[the episode opens with Squidward lying in bed, asleep and he wakes up to a loud noise]
Squidward: What the...? [we see SpongeBob outside grinding his spatula on a rotating wheel and Squidward opens window] SpongeBob, do you mind!?
[Squidward breaks the window off its hinges and throws it at SpongeBob. The window hits the rotating wheel instead and it bounces off and hits Squidward in the face. From the impact, he loses his balance and falls out the window, he then bounces on his head and then bounces off of SpongeBob's pineapple, his tentacles land over SpongeBob's eyes, causing SpongeBob to finally notice Squidward]

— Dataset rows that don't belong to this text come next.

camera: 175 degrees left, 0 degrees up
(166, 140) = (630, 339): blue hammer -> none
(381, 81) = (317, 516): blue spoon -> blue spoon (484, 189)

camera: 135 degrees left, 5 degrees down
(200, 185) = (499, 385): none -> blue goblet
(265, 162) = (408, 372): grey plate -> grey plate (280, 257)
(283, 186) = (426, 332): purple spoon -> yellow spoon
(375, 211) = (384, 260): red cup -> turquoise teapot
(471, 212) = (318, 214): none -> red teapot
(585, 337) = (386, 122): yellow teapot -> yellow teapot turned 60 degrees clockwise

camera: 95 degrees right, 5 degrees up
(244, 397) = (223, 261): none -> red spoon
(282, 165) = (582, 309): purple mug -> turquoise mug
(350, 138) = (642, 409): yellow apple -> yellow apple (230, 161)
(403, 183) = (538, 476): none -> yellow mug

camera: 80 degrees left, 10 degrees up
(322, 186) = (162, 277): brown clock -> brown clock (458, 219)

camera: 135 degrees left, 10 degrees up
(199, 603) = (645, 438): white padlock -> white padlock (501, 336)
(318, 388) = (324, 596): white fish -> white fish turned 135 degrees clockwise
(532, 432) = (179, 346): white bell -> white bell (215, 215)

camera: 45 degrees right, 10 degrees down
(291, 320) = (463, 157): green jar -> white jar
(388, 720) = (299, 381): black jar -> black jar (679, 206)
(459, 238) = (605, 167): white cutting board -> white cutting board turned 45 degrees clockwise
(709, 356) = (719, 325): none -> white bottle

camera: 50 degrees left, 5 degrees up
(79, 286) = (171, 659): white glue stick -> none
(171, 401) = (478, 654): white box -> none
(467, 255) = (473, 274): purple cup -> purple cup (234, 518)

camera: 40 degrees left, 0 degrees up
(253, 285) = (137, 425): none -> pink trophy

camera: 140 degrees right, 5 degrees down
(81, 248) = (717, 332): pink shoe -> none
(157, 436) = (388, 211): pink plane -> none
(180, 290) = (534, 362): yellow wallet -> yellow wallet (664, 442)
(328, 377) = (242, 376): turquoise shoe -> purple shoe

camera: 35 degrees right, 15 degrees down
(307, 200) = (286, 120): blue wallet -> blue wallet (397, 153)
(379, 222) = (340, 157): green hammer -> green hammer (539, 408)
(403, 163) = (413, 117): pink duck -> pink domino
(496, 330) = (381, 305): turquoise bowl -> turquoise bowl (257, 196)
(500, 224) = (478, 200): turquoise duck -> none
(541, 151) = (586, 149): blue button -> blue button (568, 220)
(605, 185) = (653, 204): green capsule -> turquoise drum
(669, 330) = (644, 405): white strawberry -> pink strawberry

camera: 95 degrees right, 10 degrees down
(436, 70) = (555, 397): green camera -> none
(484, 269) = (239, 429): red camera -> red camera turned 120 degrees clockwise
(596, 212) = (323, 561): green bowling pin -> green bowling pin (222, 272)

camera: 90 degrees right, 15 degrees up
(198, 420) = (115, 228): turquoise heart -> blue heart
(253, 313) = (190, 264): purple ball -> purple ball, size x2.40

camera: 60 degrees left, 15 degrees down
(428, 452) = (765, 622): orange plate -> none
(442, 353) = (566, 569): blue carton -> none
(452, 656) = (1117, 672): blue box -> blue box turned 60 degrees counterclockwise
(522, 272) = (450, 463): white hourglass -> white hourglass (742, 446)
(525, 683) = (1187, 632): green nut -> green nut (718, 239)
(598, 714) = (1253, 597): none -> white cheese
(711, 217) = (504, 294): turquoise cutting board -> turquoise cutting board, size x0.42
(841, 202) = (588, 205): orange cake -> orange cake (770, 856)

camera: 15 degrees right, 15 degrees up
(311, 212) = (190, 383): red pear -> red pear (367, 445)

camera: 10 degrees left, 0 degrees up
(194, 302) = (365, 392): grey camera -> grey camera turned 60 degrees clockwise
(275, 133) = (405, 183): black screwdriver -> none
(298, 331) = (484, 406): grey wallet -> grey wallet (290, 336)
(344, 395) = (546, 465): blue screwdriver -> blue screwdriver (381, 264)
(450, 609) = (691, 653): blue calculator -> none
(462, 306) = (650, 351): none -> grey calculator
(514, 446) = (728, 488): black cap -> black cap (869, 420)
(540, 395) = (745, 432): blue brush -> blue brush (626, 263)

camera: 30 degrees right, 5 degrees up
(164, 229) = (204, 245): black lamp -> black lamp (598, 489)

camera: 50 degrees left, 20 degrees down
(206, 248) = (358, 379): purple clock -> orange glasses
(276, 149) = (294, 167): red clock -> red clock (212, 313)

SpongeBob: Oh! Hey, Squidward. What are you doing?
Squidward:[gets back up] What am I doing!? What are you doing!?
SpongeBob: I am sharpening my trusty spatula. Speaking of which, are you going to stick around for morning fry-cook calisthenics?
[SpongeBob then proceeds in a series of rather ridiculous stretches as Squidward walks back to his house to lock the door, Squidward then starts walking to work]
SpongeBob: Walking to work, huh, Squidward?
Squidward: Go away.
SpongeBob: Can I walk with you?
Squidward: No. [the last two lines are repeated several times as they both walk, Squidward finally gets fed up with SpongeBob's repititous begging as they enter the Krusty Krab] I said NO! I will not walk to work with yo--![notices he is in the Krusty Krab]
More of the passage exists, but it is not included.